• Aim of the exercise:
Set down every line of the material below word for word, leaving out the pictures.

Content starts

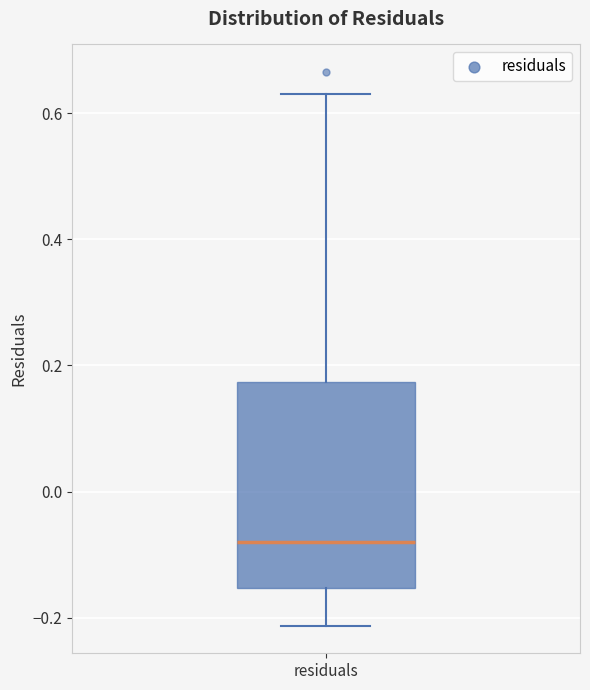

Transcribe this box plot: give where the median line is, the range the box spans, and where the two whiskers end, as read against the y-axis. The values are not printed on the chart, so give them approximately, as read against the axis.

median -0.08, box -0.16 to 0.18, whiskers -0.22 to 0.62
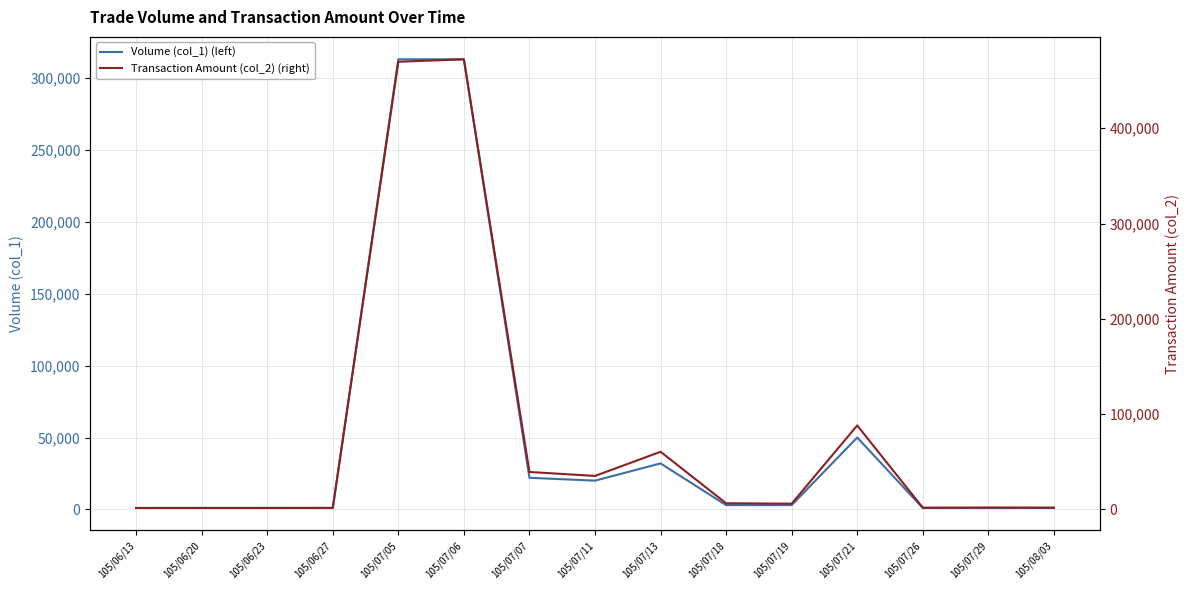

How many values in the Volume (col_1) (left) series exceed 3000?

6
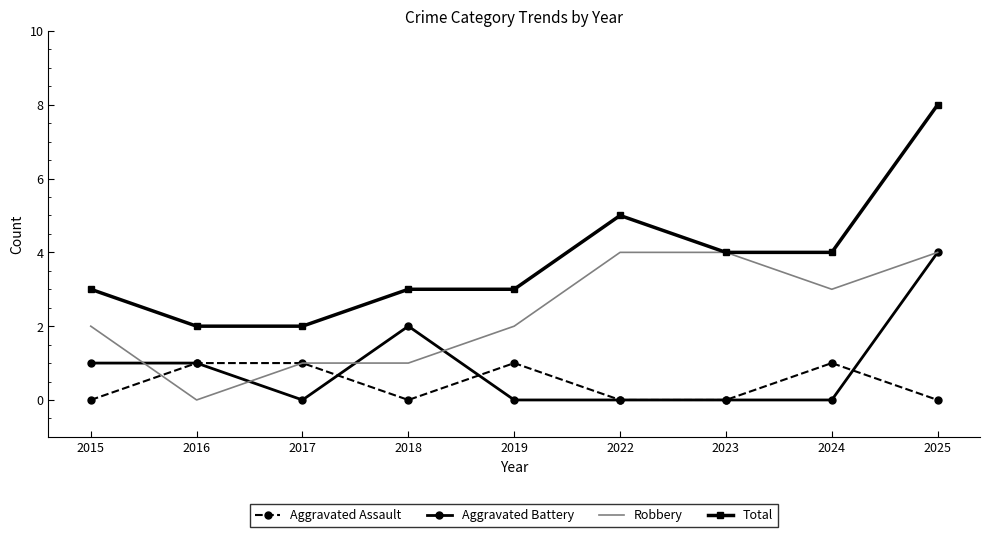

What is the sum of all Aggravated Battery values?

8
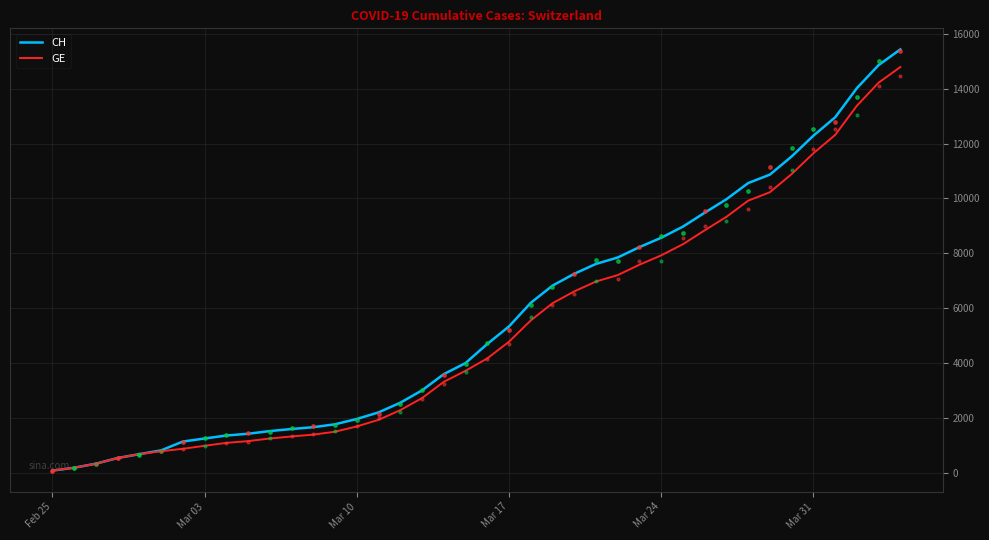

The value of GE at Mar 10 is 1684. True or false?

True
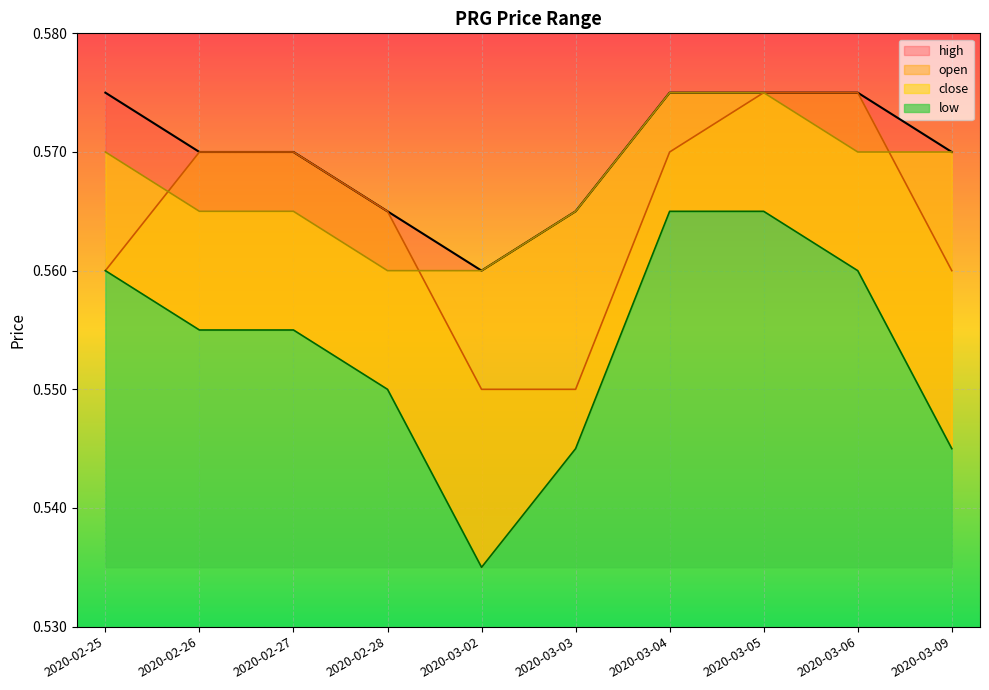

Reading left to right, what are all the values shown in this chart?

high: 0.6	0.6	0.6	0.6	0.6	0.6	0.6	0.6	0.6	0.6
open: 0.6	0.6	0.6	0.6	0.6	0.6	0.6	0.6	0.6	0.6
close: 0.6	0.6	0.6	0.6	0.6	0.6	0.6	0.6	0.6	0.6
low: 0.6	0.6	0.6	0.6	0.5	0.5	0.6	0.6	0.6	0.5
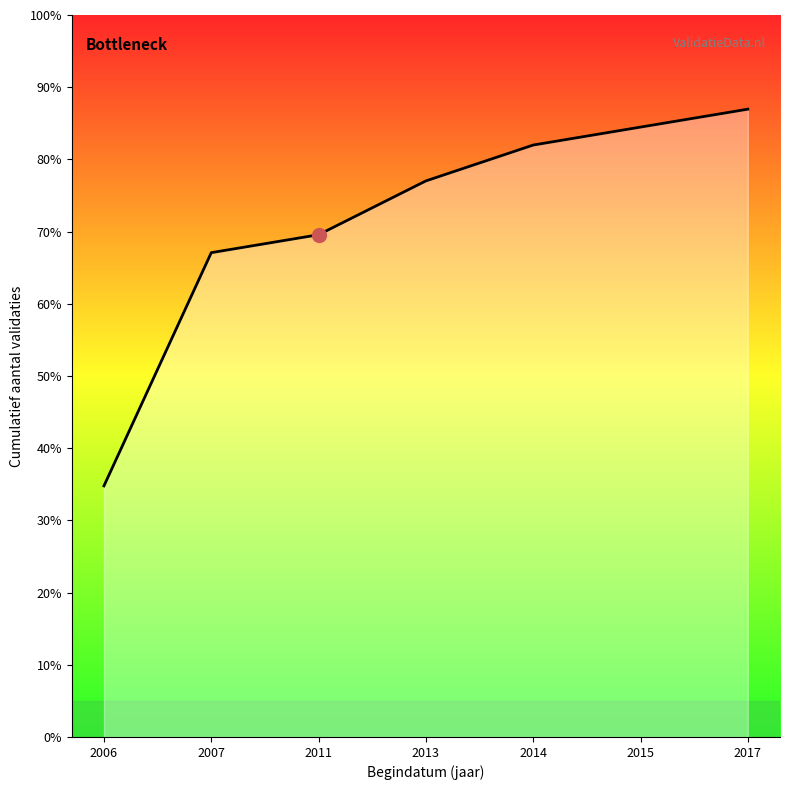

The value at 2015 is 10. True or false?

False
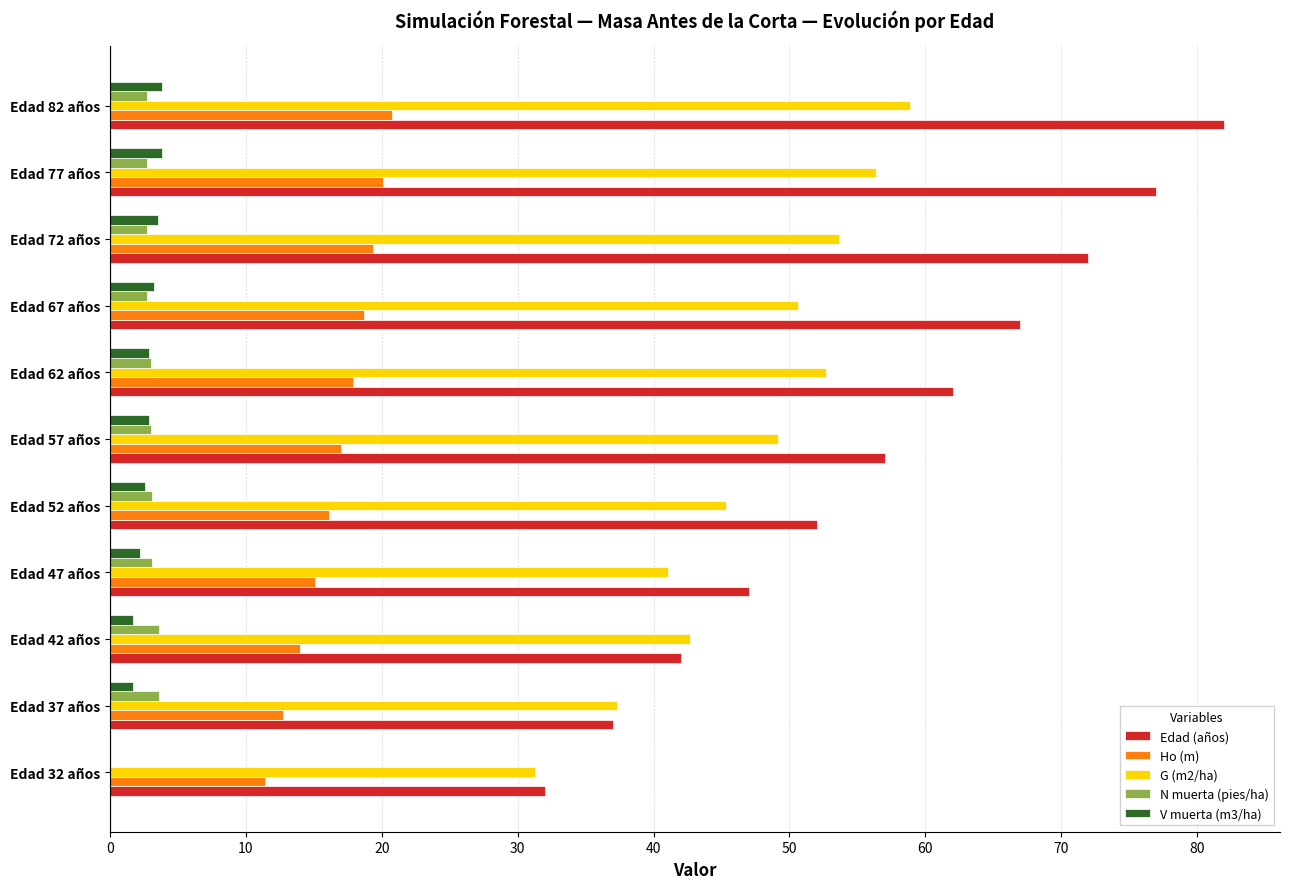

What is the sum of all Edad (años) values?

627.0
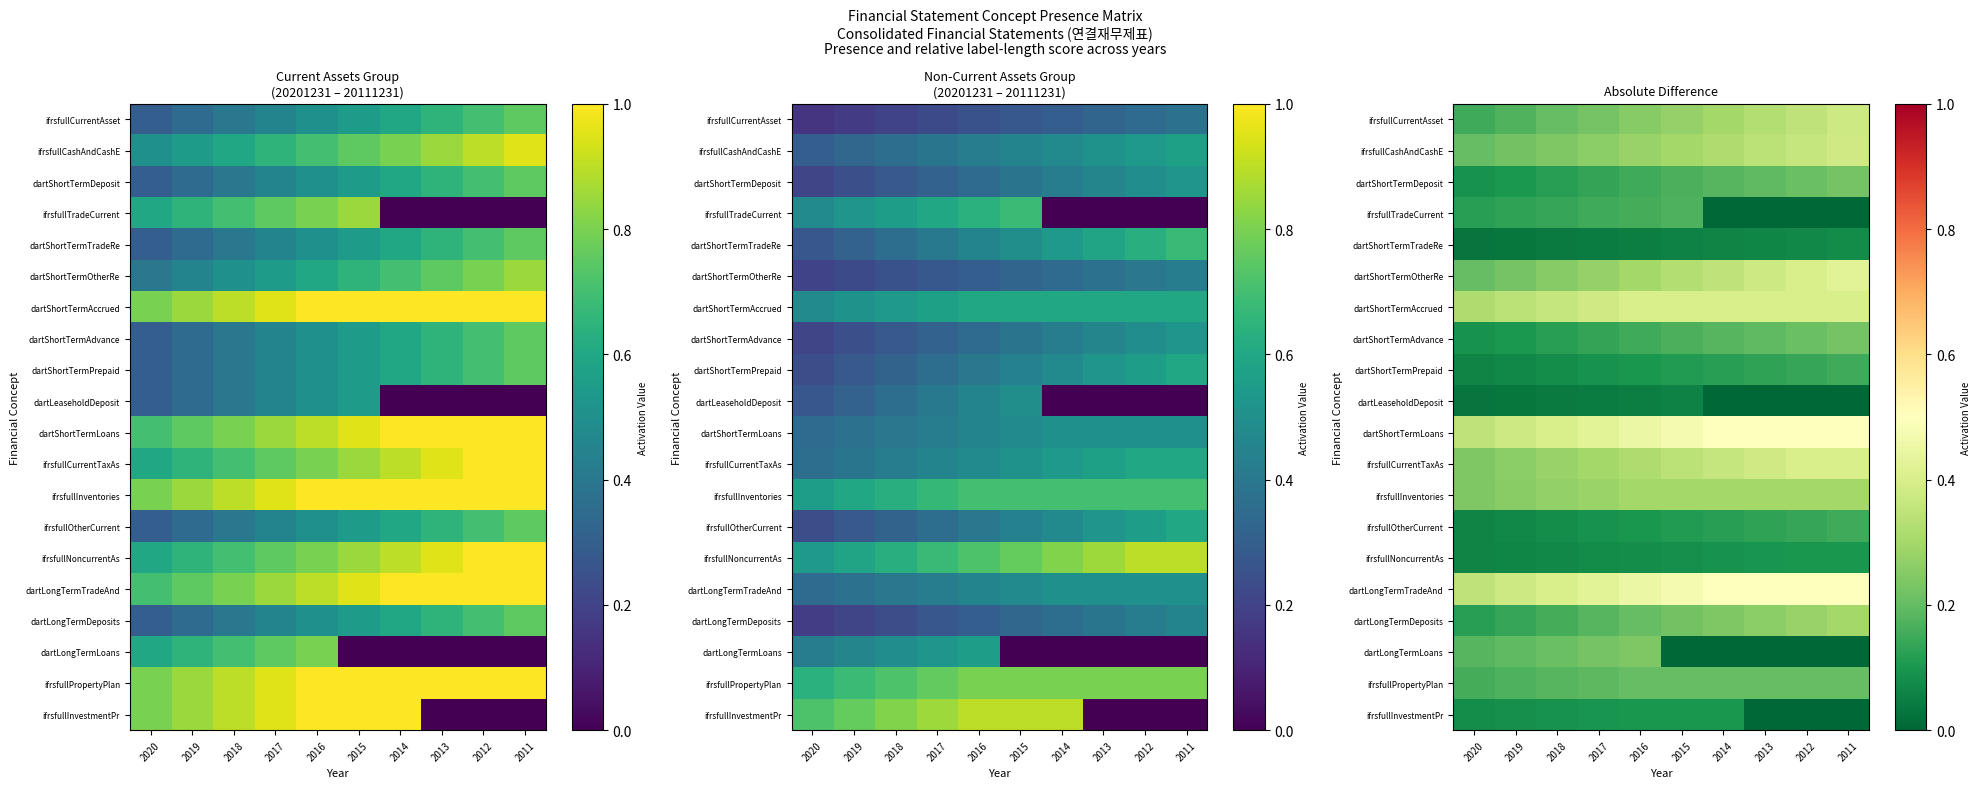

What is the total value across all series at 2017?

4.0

Content ends

• Your solution:
Transcribe this box plot: give where the median line is, the range the box spans, and where the two whiskers end, as read against the y-axis. The values are not printed on the chart, so give them approximately, as read against the axis.

median -0.08, box -0.16 to 0.18, whiskers -0.22 to 0.62

How many values in the Volume (col_1) (left) series exceed 3000?

6

What is the sum of all Aggravated Battery values?

8

The value of GE at Mar 10 is 1684. True or false?

True

Reading left to right, what are all the values shown in this chart?

high: 0.6	0.6	0.6	0.6	0.6	0.6	0.6	0.6	0.6	0.6
open: 0.6	0.6	0.6	0.6	0.6	0.6	0.6	0.6	0.6	0.6
close: 0.6	0.6	0.6	0.6	0.6	0.6	0.6	0.6	0.6	0.6
low: 0.6	0.6	0.6	0.6	0.5	0.5	0.6	0.6	0.6	0.5

The value at 2015 is 10. True or false?

False

What is the sum of all Edad (años) values?

627.0

What is the total value across all series at 2017?

4.0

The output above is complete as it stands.